The Rubenstein lab has several ongoing projects focused on the cellular biology and physiology of ERp29, its clients, and related proteins in diseases of protein biogenesis and trafficking.

Cystic Fibrosis Transmembrane Conductance Regulator (CFTR)

There are several, albeit rare, CF-causing missense mutations in residues that are located on CFTR’s ER luminal/extracellular face.  We are currently testing the hypothesis that these mutant CFTRs have defective biogenesis and function due to an inability to interact with ERp29.  We are also investigating how an interaction of ERp29 with CFTR’s luminal face promotes interaction of CFTR with cellular trafficking machinery located in the cytoplasm.

Epithelial Sodium Channel (ENaC)

ENaC plays a critical role in the regulation of blood pressure, as well as in airway mucociliary clearance through its role in maintaining airway surface liquid volume.  We have demonstrated that ERp29 promotes the biogenesis of ENaC through the Gogi where it undergoes cleavage of its extracellular loops; this cleavage increases the open probability of the channel at the plasma membrane. We have also demonstrated a novel role for the KDEL-Receptor in this process. Interestingly, ENaC can also avoid cleavage of its extracellular loops en route to the plasma membrane, and transit through this alternate pathway is enhanced by the depletion of ERp29 and the KDEL-Receptor.  We are currently investigating the identity of this alternate trafficking pathway.

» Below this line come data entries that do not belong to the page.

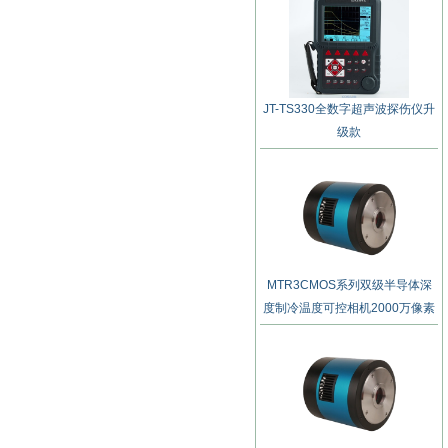
JT-TS330全数字超声波探伤仪升
级款
MTR3CMOS系列双级半导体深
度制冷温度可控相机2000万像素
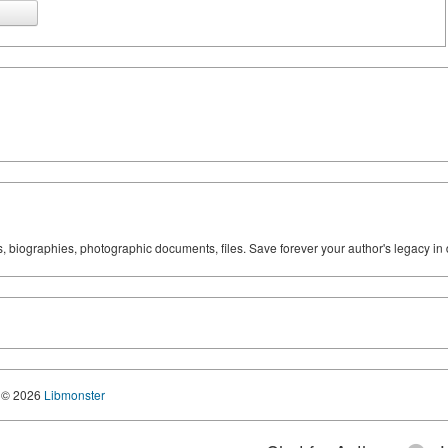
ks, biographies, photographic documents, files. Save forever your author's legacy in 
© 2026
Libmonster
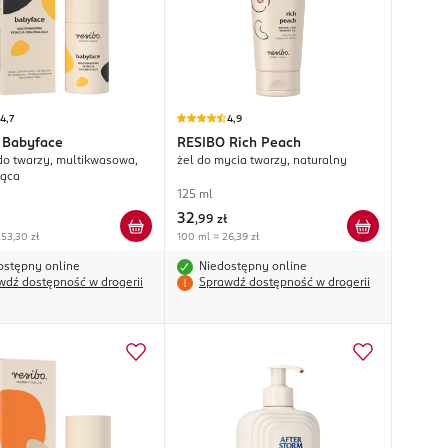
4,7
4,9
Babyface
RESIBO
Rich Peach
do twarzy, multikwasowa,
żel do mycia twarzy, naturalny
jąca
125 ml
32
,
99 zł
53,30 zł
100 ml = 26,39 zł
ostępny online
Niedostępny online
wdź dostępność w drogerii
Sprawdź dostępność w drogerii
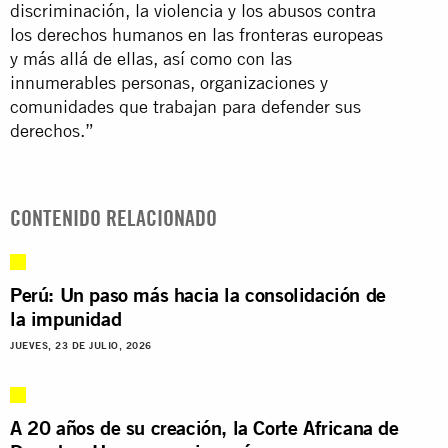
discriminación, la violencia y los abusos contra
los derechos humanos en las fronteras europeas
y más allá de ellas, así como con las
innumerables personas, organizaciones y
comunidades que trabajan para defender sus
derechos.”
CONTENIDO RELACIONADO
Perú: Un paso más hacia la consolidación de
la impunidad
JUEVES, 23 DE JULIO, 2026
A 20 años de su creación, la Corte Africana de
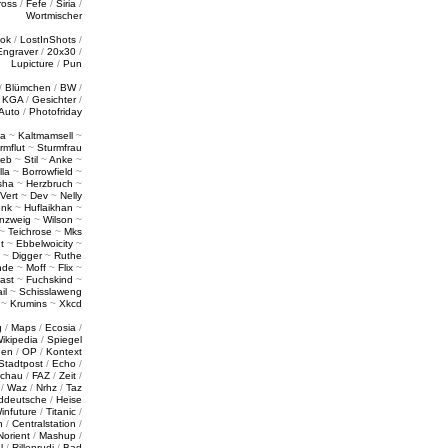
ross
/
Fefe
/
Siria
/
Wortmischer
tok
/
LostInShots
/
Engraver
/
20x30
/
Lupicture
/
Pun
/
Blümchen
/
BW
/
/
KGA
/
Gesichter
/
Auto
/
Photofriday
a
~
Kaltmamsell
~
rmflut
~
Sturmfrau
ieb
~
Stil
~
Anke
~
lla
~
Borrowfield
~
sha
~
Herzbruch
~
Vert
~
Dev
~
Nelly
enk
~
Huflaikhan
~
nzweig
~
Wilson
~
~
Teichrose
~
Mks
t
~
Ebbelwoicity
~
~
Digger
~
Ruthe
nde
~
Moff
~
Flix
~
ast
~
Fuchskind
~
il
~
Schisslaweng
~
Krumins
~
Xkcd
g
/
Maps
/
Ecosia
/
ikipedia
/
Spiegel
gen
/
OP
/
Kontext
Stadtpost
/
Echo
/
schau
/
FAZ
/
Zeit
/
/
Waz
/
Nrhz
/
Taz
ddeutsche
/
Heise
infuture
/
Titanic
/
n
/
Centralstation
/
Norient
/
Mashup
/
l
/
Rillenrudi
/
Bad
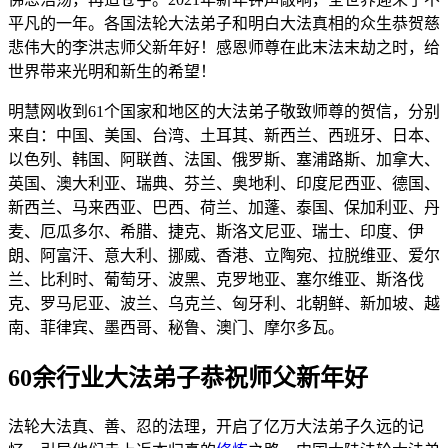
平凡的一年。各国法轮大法弟子和明白大法真相的众生恭贺慈
悲伟大的李洪志师父新年好！感恩师尊在此末法末劫之时，给
世界带来光明和新生的希望！
明慧网收到61个国家和地区的大法弟子敬致师尊的贺信，分别
来自：中国、美国、台湾、土耳其、新西兰、西班牙、日本、
以色列、韩国、阿联酋、法国、俄罗斯、塞浦路斯、加拿大、
英国、澳大利亚、瑞典、芬兰、奥地利、印度尼西亚、德国、
新西兰、马来西亚、巴西、荷兰、加蓬、泰国、保加利亚、丹
麦、厄瓜多尔、希腊、捷克、斯洛文尼亚、瑞士、印度、伊
朗、阿富汗、意大利、挪威、香港、立陶宛、拉脱维亚、爱尔
兰、比利时、葡萄牙、波黑、克罗地亚、塞尔维亚、斯洛伐
克、罗马尼亚、波兰、乌克兰、匈牙利、北朝鲜、新加坡、越
南、菲律宾、墨西哥、秘鲁、澳门、摩尔多瓦。
60余行业大法弟子恭祝师父新年好
法轮大法真、善、忍的法理，开启了亿万大法弟子久远的记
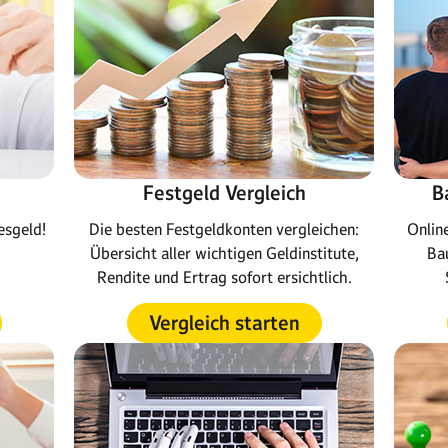
Festgeld Vergleich
B
esgeld!
Die besten Festgeldkonten vergleichen:
Onlin
Übersicht aller wichtigen Geldinstitute,
Ba
Rendite und Ertrag sofort ersichtlich.
Vergleich starten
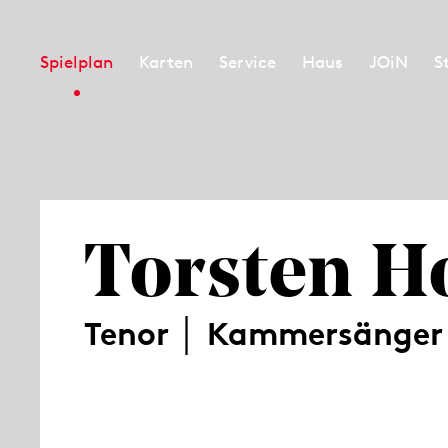
Spielplan
Karten
Service
Haus
JOiN
S
Torsten 
Tenor │ Kammersänger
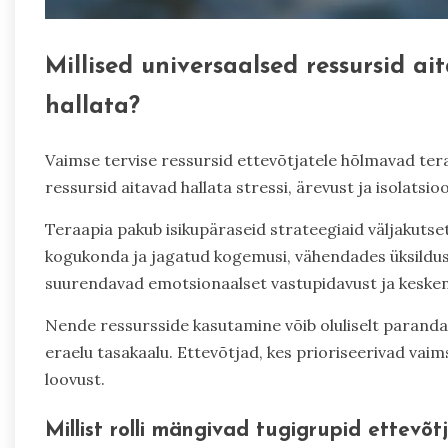
Millised universaalsed ressursid ai
hallata?
Vaimse tervise ressursid ettevõtjatele hõlmavad tera
ressursid aitavad hallata stressi, ärevust ja isolatsio
Teraapia pakub isikupäraseid strateegiaid väljakuts
kogukonda ja jagatud kogemusi, vähendades üksildus
suurendavad emotsionaalset vastupidavust ja keske
Nende ressursside kasutamine võib oluliselt paranda
eraelu tasakaalu. Ettevõtjad, kes prioriseerivad vaim
loovust.
Millist rolli mängivad tugigrupid ettevõt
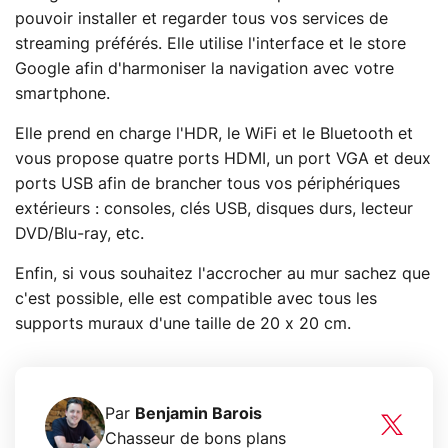
pouvoir installer et regarder tous vos services de
streaming préférés. Elle utilise l'interface et le store
Google afin d'harmoniser la navigation avec votre
smartphone.
Elle prend en charge l'HDR, le WiFi et le Bluetooth et
vous propose quatre ports HDMI, un port VGA et deux
ports USB afin de brancher tous vos périphériques
extérieurs : consoles, clés USB, disques durs, lecteur
DVD/Blu-ray, etc.
Enfin, si vous souhaitez l'accrocher au mur sachez que
c'est possible, elle est compatible avec tous les
supports muraux d'une taille de 20 x 20 cm.
Par
Benjamin Barois
Chasseur de bons plans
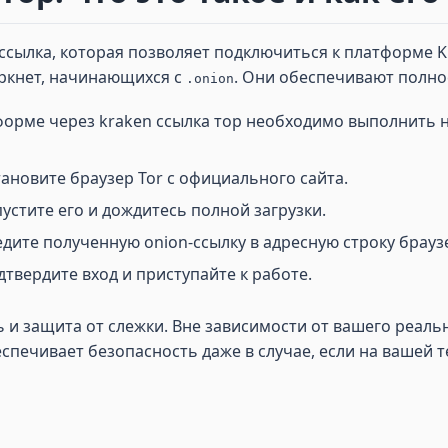
сылка, которая позволяет подключиться к платформе Kra
аркнет, начинающихся с
. Они обеспечивают полн
.onion
форме через kraken ссылка тор необходимо выполнить н
тановите браузер Tor с официального сайта.
устите его и дождитесь полной загрузки.
дите полученную onion-ссылку в адресную строку браузе
дтвердите вход и приступайте к работе.
 защита от слежки. Вне зависимости от вашего реально
спечивает безопасность даже в случае, если на вашей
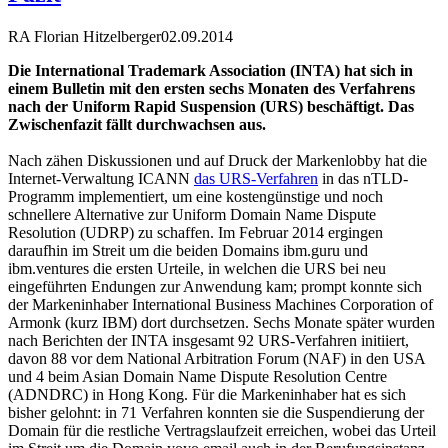
RA Florian Hitzelberger
02.09.2014
Die International Trademark Association (INTA) hat sich in
einem Bulletin mit den ersten sechs Monaten des Verfahrens
nach der Uniform Rapid Suspension (URS) beschäftigt. Das
Zwischenfazit fällt durchwachsen aus.
Nach zähen Diskussionen und auf Druck der Markenlobby hat die
Internet-Verwaltung ICANN
das URS-Verfahren
in das nTLD-
Programm implementiert, um eine kostengünstige und noch
schnellere Alternative zur Uniform Domain Name Dispute
Resolution (UDRP) zu schaffen. Im Februar 2014 ergingen
daraufhin im Streit um die beiden Domains ibm.guru und
ibm.ventures die ersten Urteile, in welchen die URS bei neu
eingeführten Endungen zur Anwendung kam; prompt konnte sich
der Markeninhaber International Business Machines Corporation of
Armonk (kurz IBM) dort durchsetzen. Sechs Monate später wurden
nach Berichten der INTA insgesamt 92 URS-Verfahren initiiert,
davon 88 vor dem National Arbitration Forum (NAF) in den USA
und 4 beim Asian Domain Name Dispute Resolution Centre
(ADNDRC) in Hong Kong. Für die Markeninhaber hat es sich
bisher gelohnt: in 71 Verfahren konnten sie die Suspendierung der
Domain für die restliche Vertragslaufzeit erreichen, wobei das Urteil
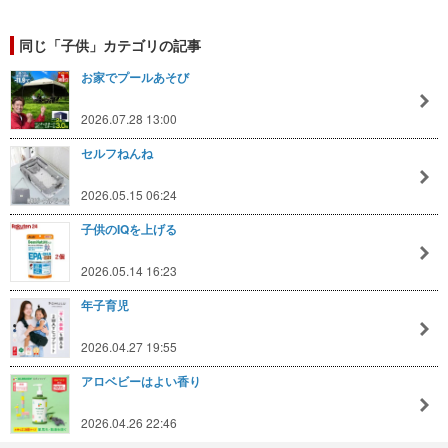
同じ「子供」カテゴリの記事
お家でプールあそび
2026.07.28 13:00
セルフねんね
2026.05.15 06:24
子供のIQを上げる
2026.05.14 16:23
年子育児
2026.04.27 19:55
アロベビーはよい香り
2026.04.26 22:46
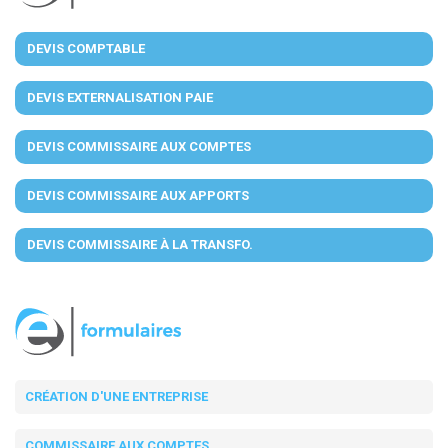
DEVIS COMPTABLE
DEVIS EXTERNALISATION PAIE
DEVIS COMMISSAIRE AUX COMPTES
DEVIS COMMISSAIRE AUX APPORTS
DEVIS COMMISSAIRE À LA TRANSFO.
CRÉATION D'UNE ENTREPRISE
COMMISSAIRE AUX COMPTES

We have recently published data suggesting that ERp29 promotes insulin biosynthesis by directing proinsulin from the ER to the Golgi for further processing.  We are testing the hypothesis that rare, diabetes-causing mutations in proinsulin cause defects in insulin biosynthesis by interfering with the interaction of proinsulin with ERp29. Through this work, we also aim to determine the path by which proinsulin is secreted when it avoids being cleaved to insulin and C-peptide.

Alpha1 Antitrypsin (A1AT)

The most common mutation of A1AT that causes A1AT Deficiency, the PiZ mutation, leads to an A1AT protein that fails to exit the ER and is not secreted. In some model systems, 4-phenylbutyrate (4PBA) restores secretion of PiZ-A1AT.  We are therefore testing the hypothesis that the increased expression of ERp29 with 4PBA treatment is the mediator of this effect.


TMEM116 is a transmembrane protein of as yet unknown function. It is interesting in the context of ERp29 in that the expression of both ERp29 and TMEM116 are regulated by the same bidirectional promoter.  Based on the hypothesis that proteins regulated by the same bidirectional promoter may have related functions, we are interested in gaining insight into the function of TMEM116, and whether this function is related to that of ERp29.